(Task details) Which lines below contain "запропонував"? Copy every one of them.

[Records from a data source]
= = = = =

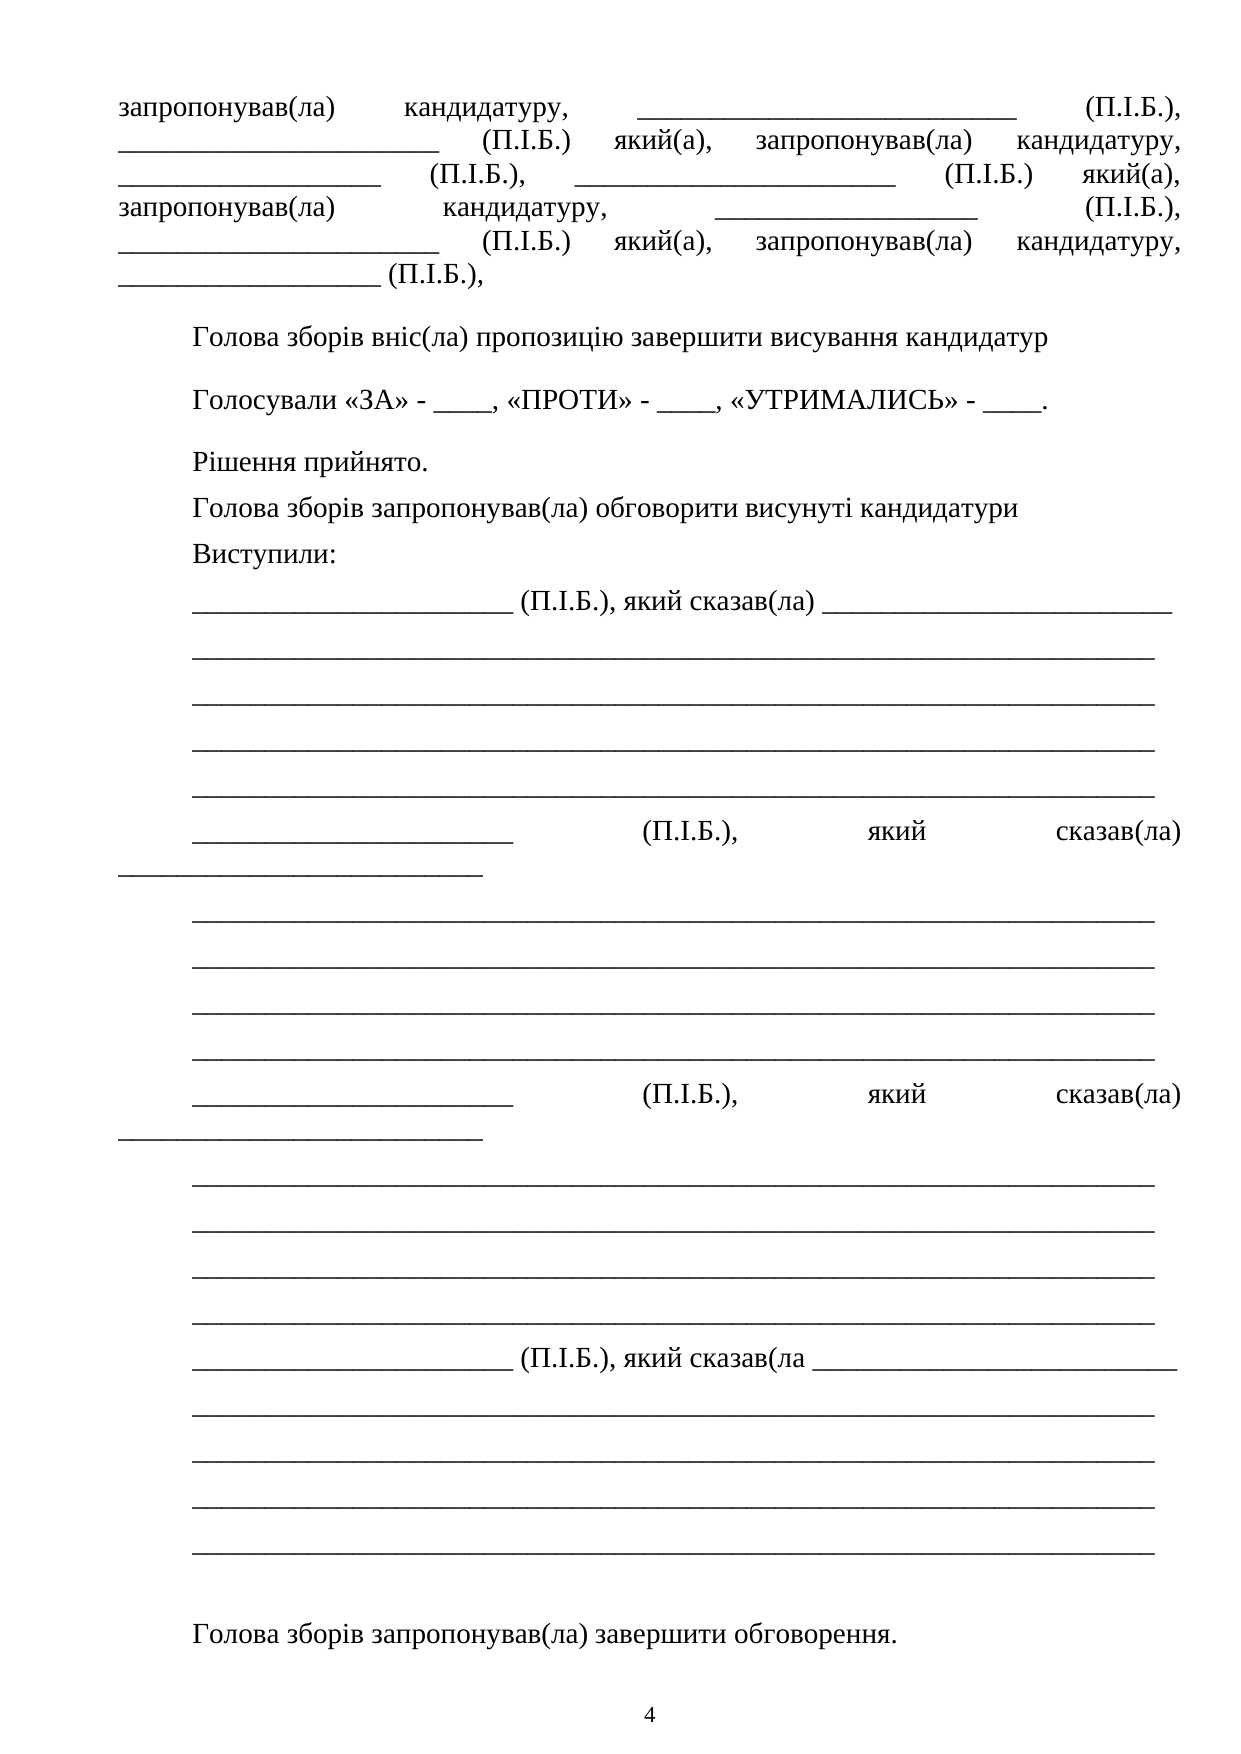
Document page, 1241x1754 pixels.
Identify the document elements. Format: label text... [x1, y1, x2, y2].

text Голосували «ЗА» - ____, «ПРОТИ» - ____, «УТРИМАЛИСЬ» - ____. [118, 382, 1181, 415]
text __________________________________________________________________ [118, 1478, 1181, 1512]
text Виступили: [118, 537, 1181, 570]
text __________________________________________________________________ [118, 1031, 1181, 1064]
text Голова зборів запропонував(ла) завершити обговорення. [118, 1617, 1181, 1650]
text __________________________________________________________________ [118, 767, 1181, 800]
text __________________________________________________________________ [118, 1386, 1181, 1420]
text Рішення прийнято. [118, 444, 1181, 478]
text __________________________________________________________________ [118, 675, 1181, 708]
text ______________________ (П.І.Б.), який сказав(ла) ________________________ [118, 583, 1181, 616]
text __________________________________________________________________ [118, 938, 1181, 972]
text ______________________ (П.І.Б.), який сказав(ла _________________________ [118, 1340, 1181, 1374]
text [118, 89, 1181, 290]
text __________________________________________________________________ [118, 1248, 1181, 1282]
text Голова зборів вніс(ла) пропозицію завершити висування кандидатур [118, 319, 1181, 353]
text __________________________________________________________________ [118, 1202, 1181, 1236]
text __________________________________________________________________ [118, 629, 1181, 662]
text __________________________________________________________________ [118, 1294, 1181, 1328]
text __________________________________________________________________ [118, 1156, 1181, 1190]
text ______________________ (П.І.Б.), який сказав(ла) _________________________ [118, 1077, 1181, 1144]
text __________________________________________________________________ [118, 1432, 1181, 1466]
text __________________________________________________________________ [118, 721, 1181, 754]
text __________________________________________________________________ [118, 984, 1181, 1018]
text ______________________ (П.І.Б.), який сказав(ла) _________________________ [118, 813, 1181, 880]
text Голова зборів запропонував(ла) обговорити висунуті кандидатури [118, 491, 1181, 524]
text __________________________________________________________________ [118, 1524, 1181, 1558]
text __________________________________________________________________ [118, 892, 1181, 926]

= = = = =

(Completed task)
text Голова зборів запропонував(ла) завершити обговорення. [118, 1617, 1181, 1650]
text Голова зборів запропонував(ла) обговорити висунуті кандидатури [118, 491, 1181, 524]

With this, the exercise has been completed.